# [Your assignment]
Proceed with the article on virtual threads in Java streams, picking up after its final sentence.
___ Passage shown
Implementing Virtual Threads in Java Streams

In the realm of software development, efficiently handling large datasets is crucial, especially with the proliferation of multicore processors. The Java Stream interface revolutionized the way collections are managed by supporting both sequential and parallel operations. However, harnessing the full potential of modern processors while maintaining the simplicity of the Stream API has been a challenge.

To address this, I developed an open-source library that introduces a novel approach to parallelizing stream operations. This library departs from traditional batching methods by processing each stream element in its own virtual thread, enabling a finer level of parallelism.

In this article, I will discuss the library and its design in detail. While the information provided exceeds what is needed to simply use the library, it offers an in-depth understanding of its construction.

The library is accessible on GitHub and can also be included as a dependency in Maven Central:

<dependency>
    <groupId>com.github.verhas</groupId>
    <artifactId>vtstream</artifactId>
    <version>1.0.1</version>
</dependency>

Please verify the current version number on the Maven Central site or GitHub. This article is based on version 1.0.1 of the library.

Parallel Computing

Parallel computing is not a new concept. It has existed for decades. Early computers executed tasks in batches, in a serial manner, but the concept of time-sharing soon emerged.

The first time-sharing computer system was installed in 1961 at the Massachusetts Institute of Technology (MIT). Known as the Compatible Time-Sharing System (CTSS), it allowed multiple users to simultaneously log into a mainframe computer, creating the illusion of private sessions. CTSS was a groundbreaking development in computer science, paving the way for modern operating systems that support multitasking and multi-user operations.
______
___ Data provided
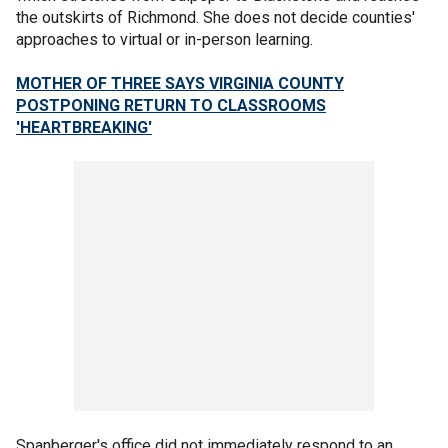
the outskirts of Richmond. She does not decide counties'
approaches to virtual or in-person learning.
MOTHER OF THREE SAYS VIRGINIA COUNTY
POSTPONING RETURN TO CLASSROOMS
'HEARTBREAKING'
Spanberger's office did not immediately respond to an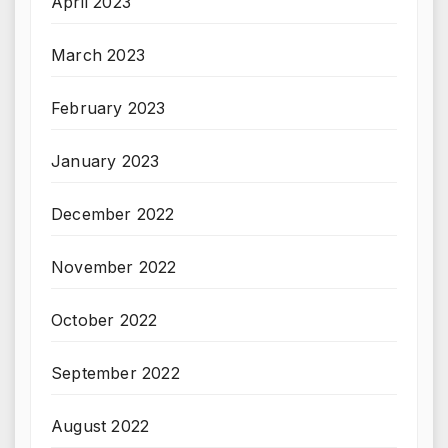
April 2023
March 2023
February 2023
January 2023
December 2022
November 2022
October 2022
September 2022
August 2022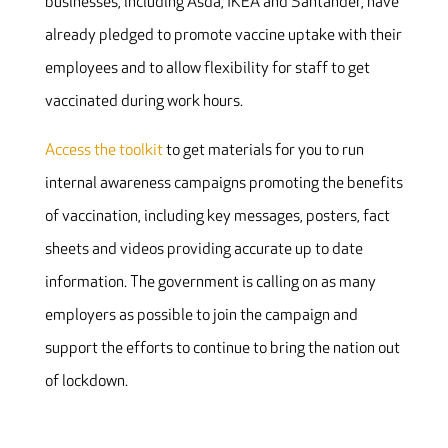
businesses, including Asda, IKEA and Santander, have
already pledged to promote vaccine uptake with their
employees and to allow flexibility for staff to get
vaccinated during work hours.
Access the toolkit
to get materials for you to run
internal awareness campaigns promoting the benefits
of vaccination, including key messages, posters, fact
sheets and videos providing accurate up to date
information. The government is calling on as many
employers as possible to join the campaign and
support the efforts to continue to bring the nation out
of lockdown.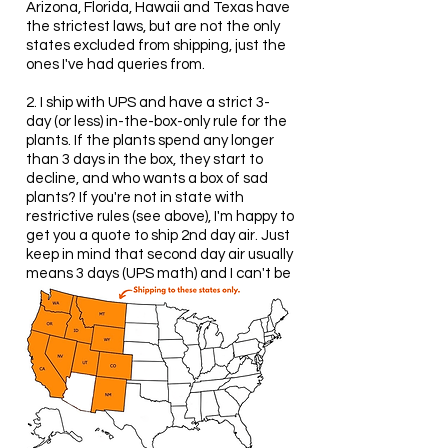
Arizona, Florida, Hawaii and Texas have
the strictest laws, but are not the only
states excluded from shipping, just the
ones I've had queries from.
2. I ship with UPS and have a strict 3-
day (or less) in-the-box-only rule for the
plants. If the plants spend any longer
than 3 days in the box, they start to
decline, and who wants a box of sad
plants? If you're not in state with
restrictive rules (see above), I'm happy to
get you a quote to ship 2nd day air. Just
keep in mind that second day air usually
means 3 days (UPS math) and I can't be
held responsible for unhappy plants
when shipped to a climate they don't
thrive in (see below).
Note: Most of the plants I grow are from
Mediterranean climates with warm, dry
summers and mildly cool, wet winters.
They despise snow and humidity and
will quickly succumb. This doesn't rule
______
# [Answer for this exercise]
While CTSS was not a parallel computing system per se, as it ran on a single IBM 7094 mainframe with one CPU, it executed code serially. Today, we have multicore processors and multiple processors in a single machine. For instance, the computer I'm using to edit this article has 10 processor cores.

To execute tasks concurrently, there are several approaches:

  1. Define the algorithm in a concurrent way, such as through reactive programming.
  2. Define the algorithm sequentially and allow some program to manage concurrency.
  3. Combine both methods.

When programming reactive algorithms or using Java 8 streams, we facilitate concurrent task execution. We define small parts and their interdependence so the environment can decide which parts to execute concurrently. The actual execution is managed by the framework, utilizing either virtual threads or traditional threads/processes.

The difference lies in the scheduler, which decides which processor executes the next task. In traditional threads or processes, the operating system acts as the scheduler. Threads within the same process share the same memory space, whereas processes have their own memory spaces. Similarly, virtual threads within the same OS thread share the same stack.

Transitioning to virtual threads reduces shared resources and overhead, making virtual threads much less costly compared to traditional threads. While a machine might support thousands of threads and processes, it can accommodate millions of virtual threads.

Implementing Streams with Threads

The library features two primary classes in the main directory: ThreadedStream and Command. ThreadedStream implements the Stream interface:

public class ThreadedStream<T> implements Stream<T> {

The Command class contains nested classes for stream operations:

public static class Filter<T> extends Command<T, T> {
public static class AnyMatch<T> extends Command<T, T> {
// ... other commands

These operators are intermediaries, while terminal operators are implemented within the ThreadedStream class, converting the threaded stream into a regular stream before invoking the terminal operator. For example, the collect method:

@Override
public <R> R collect(Supplier<R> supplier, BiConsumer<R, ? super T> accumulator, BiConsumer<R, R> combiner) {
    return toStream().collect(supplier, accumulator, combiner);
}

The elements’ source is also a stream, allowing threading functionality to layer atop the existing stream implementation. This design supports streams as both data sources and destinations, with threading facilitating parallel execution of intermediary commands.

Stream Data Structure

The ThreadedStream class manages its data with several member variables:

  • command represents the command to be executed, which could be a no-op or null if unspecified.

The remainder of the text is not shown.